Updated: Jan 13
When I found the path of yoga a decade ago, I thought it was the be-all, end-all. I thought that it was my path. And then something happened. I started to walk away from it, only to find myself full circle, back at the beginning, in complete remembrance that yoga is for me.
In hindsight, I have come to recognize that the greatest offerings of transformation are ones that I am initially repulsed by. Not in the kind of way that I am disgusted, but in the kind of way that I am so attracted to the light that I am fearful that it will completely consume me.
Can you relate to this - subconsciously choosing not to take actions that will lead you to evolve?
When I finally allowed myself to get over the initial hump that yoga was not for me, because ‘I’m not flexible enough’…. I was mesmerized.
I wanted to devour the teachings as quick as possible but felt as if the resources that I needed to support me were not present, and I did not know where to turn to dive deeper. (This was before the internet revolution of EVERYTHING being offered online!)
I was encouraged to take a yoga teacher training. I had no desire to teach. I was thirsty to learn. The life direction that was so clear before I found yoga started to fall away, and I had this need to explore deeper.
I turned away scholarships to study abroad. I turned down the Peace Corps (a life-long dream of mine…), because I knew that I needed to keep exploring yoga. After my teacher training, I longed to find an ashram to study in. India was calling me. And then I met a boy… (who I still dearly love). And everything shifted. And I still have not been.
My yoga practice was daily, but as the years passed since my teacher training, my passion started to waiver. I started to question things. I found the path of the Priestess and started to reclaim the Divine Feminine within. And as I tried to figure out how yoga fit in with this new version of me, things just weren’t sitting right. I did not understand how the guru-disciple relationship fit into the principles of inner gnosis and sovereignty.
I did not know how I could walk a path that I fundamentally just could not understand.
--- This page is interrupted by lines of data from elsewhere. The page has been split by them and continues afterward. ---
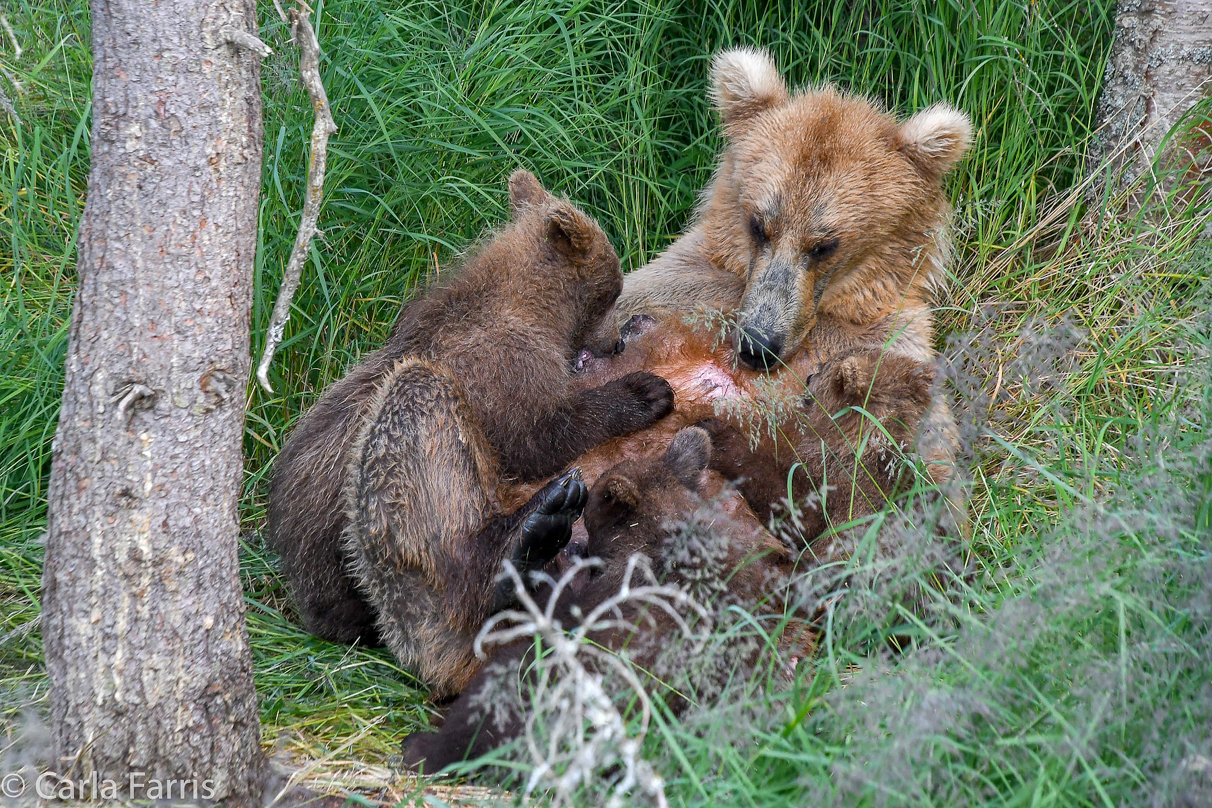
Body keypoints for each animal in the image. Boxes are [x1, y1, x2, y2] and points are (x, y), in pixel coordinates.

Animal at [266, 172, 678, 697]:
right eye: (613, 289)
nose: (618, 341)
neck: (531, 309)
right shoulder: (501, 370)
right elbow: (540, 436)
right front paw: (644, 392)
I was really close to leaving it. But I listened to a deeper call - one that took me to a local ashram, Ishtadev Niwas, and all of the doubt was cut-right-through, as I began to watch what an embodied experience of the guru-disciple relationship was right in front of my eyes…
What once was incomprehensible to me, and what I once judged, I began to understand. I started to see how the outer teacher is a necessary part of the disciples’ ability to access the teacher within. I started to see how the Guru is much like the Initiator in the path of the Priestess, and I imagined Jesus as a Guru and then everything started to make so much sense.
It’s not the human person that you are surrendering to, it’s the divinity within said person, who has attained enlightenment AND embodiment that you are surrendering to. They have the ability to see your karmas, to see your dharma and to know exactly what it is that you need for evolution and fulfillment of your highest potential.
I began to realize that everything Guru would ask me to do would be FOR ME, for MY evolution, not for them, because well, they have already been all the way and back again….
My Western mind was so troubled, thinking that I would be taken advantage of, that sovereignty would be taken from me, that the ashram was an hierarchy, that this was a path of patriarchy, that this was NOT the path of the Divine Feminine...
And I started to realize that ALL of those voices were fear and ignorance. I did not understand, so I judged. And I see now, so clearly, how essential having a teacher and a lineage to anchor into is.
And once I allowed the fear to leave the room, I had much clearer perception. It’s like the things that I was hearing before were just entering in one ear and leaving out of the other. But once I liberated my inner critic, things started to click. I started to see how what looked like hierarchy to me is an intentional science, a school for an evolution of the soul. And that’s pretty darn cool… I realized, “wait a sec, this IS a Goddess path. This is a Saraswati lineage… Silly me…” Because Saraswati is Goddess of wisdom.
And what have I been chasing all my life? Truth.
So here I am again, in deeper understanding, full circle, back to the beginning, in remembrance that yoga is for me and that it is part of my path to share it with others.
And do you see a part of yourself in the sharing of my story?
Something that I have taken away from this realization is to stay open and receptive, rather than trying to control how I think my life should be. When I listen DEEPLY to what life wants for me, well, that's where the magic is.